> _Task details_
Scan the data for "head" and copy each matching line.

━━━━━━━━━━

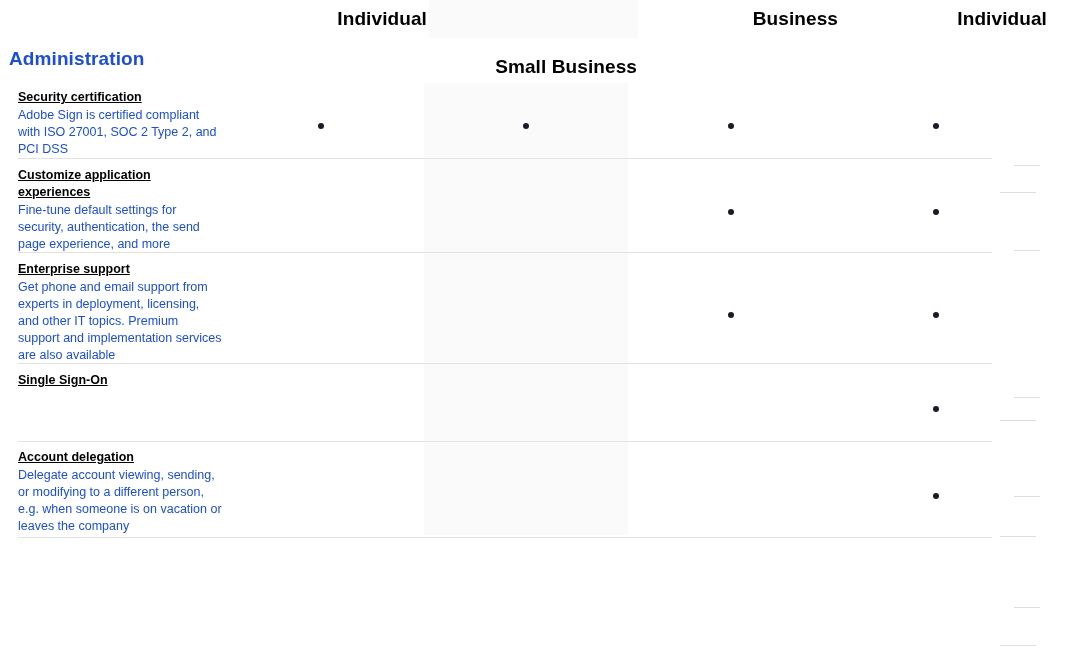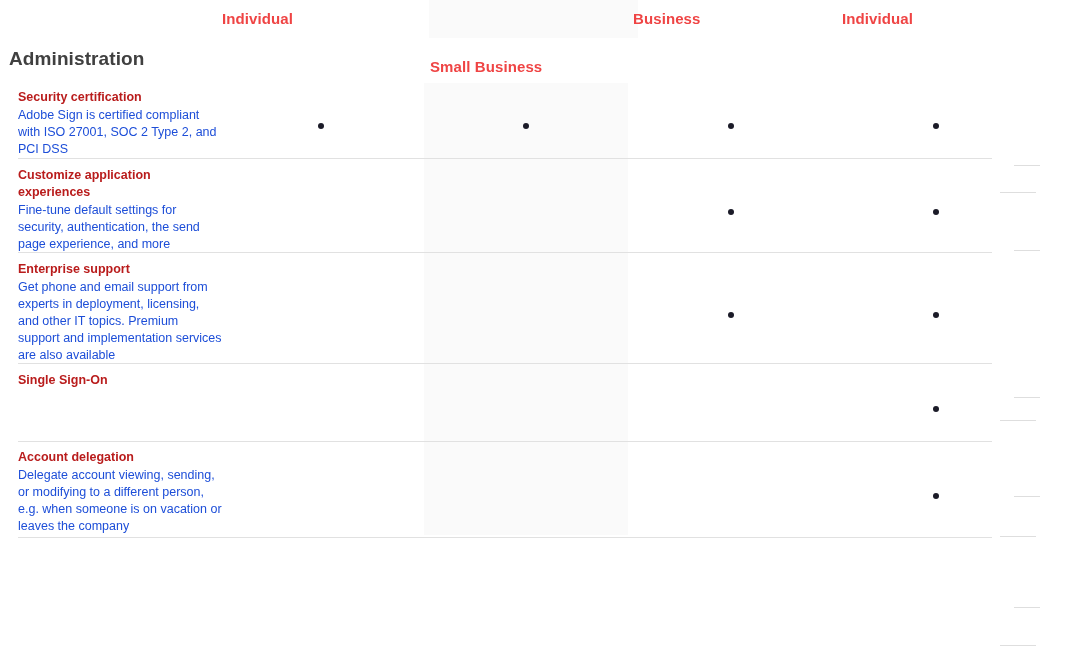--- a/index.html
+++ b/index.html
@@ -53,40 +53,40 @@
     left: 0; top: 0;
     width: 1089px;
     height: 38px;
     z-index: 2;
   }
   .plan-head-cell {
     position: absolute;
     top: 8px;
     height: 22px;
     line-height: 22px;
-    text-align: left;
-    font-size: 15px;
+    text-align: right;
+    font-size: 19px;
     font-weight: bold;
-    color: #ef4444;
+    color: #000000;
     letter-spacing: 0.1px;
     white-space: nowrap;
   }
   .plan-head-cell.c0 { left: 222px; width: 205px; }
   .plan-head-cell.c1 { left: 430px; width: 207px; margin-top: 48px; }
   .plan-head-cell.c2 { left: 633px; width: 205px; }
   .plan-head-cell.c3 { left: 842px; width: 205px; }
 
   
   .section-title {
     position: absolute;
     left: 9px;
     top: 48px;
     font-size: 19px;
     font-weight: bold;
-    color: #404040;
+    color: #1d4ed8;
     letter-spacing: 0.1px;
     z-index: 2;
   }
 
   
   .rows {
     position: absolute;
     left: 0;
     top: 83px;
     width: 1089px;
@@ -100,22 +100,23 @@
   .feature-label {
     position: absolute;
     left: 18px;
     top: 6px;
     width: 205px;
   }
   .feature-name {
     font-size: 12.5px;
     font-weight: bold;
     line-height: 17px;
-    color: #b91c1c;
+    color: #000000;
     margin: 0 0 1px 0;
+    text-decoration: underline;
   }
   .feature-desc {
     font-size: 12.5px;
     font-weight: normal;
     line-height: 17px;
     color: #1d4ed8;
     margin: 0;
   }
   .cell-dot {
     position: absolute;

━━━━━━━━━━

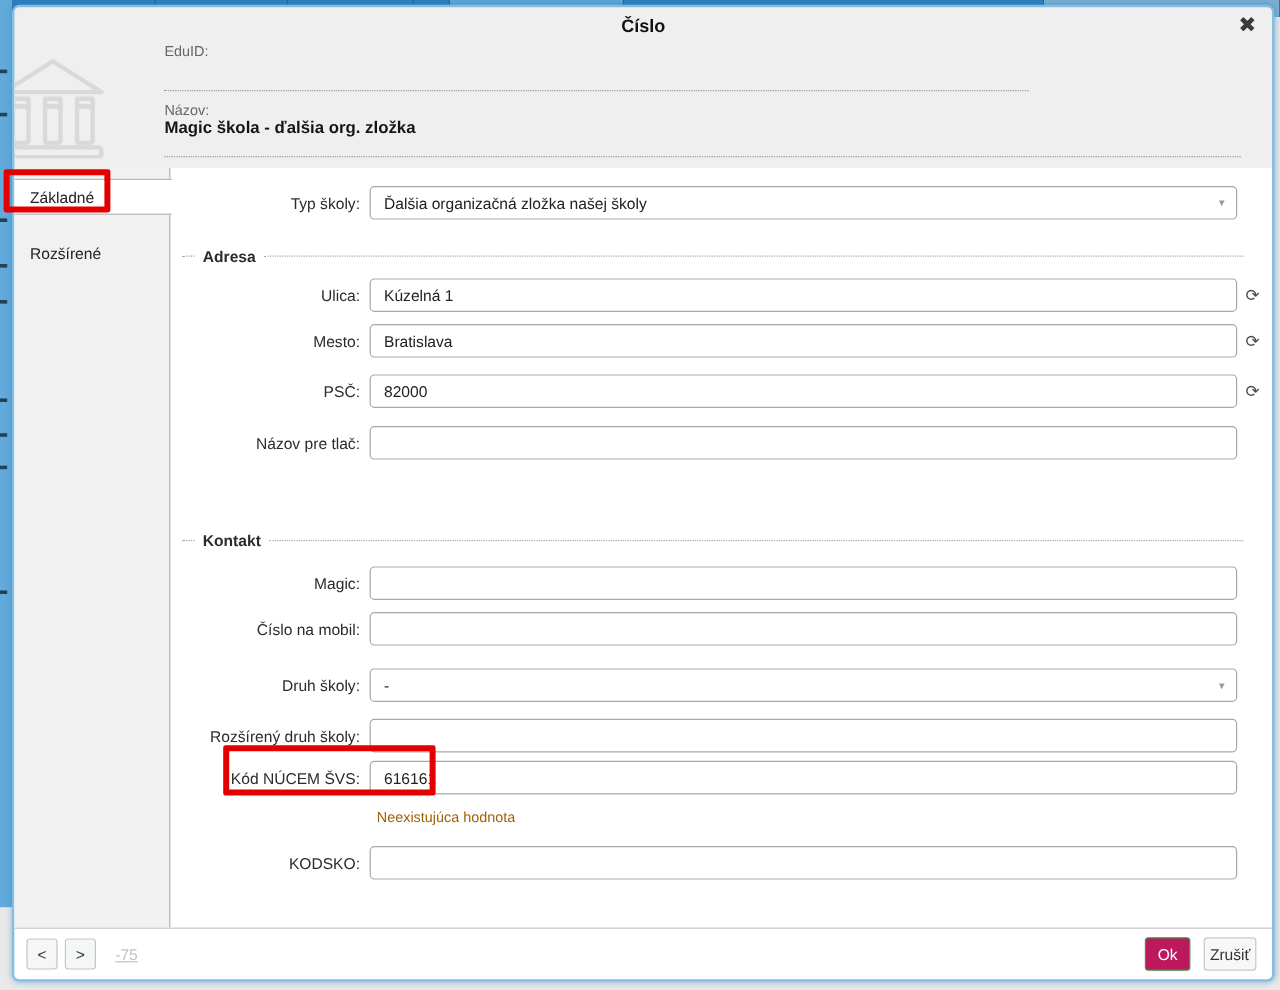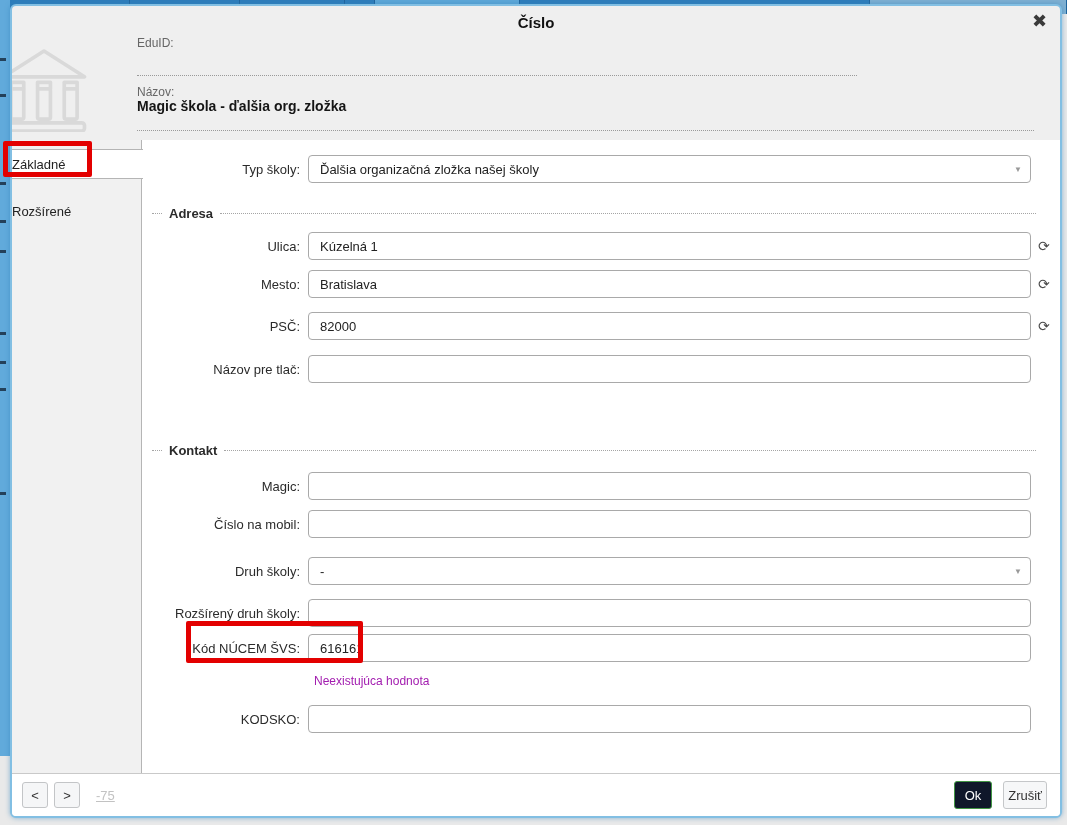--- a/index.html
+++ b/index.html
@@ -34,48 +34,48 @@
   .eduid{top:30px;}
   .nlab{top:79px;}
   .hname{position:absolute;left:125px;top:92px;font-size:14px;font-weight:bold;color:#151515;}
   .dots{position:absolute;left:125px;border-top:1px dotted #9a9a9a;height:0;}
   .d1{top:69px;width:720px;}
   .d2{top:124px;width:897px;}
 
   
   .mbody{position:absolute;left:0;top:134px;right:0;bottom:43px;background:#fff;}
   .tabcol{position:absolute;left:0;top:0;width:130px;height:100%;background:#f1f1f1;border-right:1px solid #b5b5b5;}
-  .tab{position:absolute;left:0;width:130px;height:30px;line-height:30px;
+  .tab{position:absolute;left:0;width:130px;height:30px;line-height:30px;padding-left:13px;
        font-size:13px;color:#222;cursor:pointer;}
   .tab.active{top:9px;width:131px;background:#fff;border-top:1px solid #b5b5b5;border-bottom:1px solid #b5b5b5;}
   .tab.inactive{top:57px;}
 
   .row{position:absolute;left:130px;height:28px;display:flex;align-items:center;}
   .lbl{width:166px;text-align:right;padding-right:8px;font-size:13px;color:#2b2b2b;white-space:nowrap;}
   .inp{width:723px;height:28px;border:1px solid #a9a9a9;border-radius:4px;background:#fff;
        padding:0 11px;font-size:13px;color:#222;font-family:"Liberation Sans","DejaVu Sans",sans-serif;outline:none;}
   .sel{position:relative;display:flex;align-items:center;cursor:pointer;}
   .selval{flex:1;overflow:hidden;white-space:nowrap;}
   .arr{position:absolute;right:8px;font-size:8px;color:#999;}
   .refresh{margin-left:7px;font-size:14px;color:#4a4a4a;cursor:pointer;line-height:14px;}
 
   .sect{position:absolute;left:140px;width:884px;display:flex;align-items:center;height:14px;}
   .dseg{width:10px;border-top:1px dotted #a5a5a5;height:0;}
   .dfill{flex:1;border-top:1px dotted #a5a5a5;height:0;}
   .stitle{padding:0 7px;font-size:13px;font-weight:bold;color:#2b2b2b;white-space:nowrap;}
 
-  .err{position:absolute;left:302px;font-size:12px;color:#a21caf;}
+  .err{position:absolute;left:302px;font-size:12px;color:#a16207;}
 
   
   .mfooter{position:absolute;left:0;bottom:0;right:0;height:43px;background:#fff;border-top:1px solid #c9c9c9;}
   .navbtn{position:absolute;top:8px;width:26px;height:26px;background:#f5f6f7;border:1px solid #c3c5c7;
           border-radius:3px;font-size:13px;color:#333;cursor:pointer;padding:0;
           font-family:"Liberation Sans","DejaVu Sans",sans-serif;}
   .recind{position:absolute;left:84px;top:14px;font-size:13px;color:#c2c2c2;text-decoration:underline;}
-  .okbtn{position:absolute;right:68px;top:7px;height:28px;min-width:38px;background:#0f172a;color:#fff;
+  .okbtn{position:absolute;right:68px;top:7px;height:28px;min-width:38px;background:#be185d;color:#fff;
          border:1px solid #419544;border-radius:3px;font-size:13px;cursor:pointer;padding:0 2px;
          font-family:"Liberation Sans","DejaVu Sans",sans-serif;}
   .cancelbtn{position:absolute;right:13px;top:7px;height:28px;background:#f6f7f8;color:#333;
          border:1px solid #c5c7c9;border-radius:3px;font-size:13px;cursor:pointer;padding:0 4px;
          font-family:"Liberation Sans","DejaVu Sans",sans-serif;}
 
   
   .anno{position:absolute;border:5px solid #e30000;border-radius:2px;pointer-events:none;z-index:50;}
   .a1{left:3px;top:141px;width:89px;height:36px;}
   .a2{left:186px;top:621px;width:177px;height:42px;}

━━━━━━━━━━

> _Solution below_
   .plan-head-cell {
   .plan-head-cell.c0 { left: 222px; width: 205px; }
   .plan-head-cell.c1 { left: 430px; width: 207px; margin-top: 48px; }
   .plan-head-cell.c2 { left: 633px; width: 205px; }
   .plan-head-cell.c3 { left: 842px; width: 205px; }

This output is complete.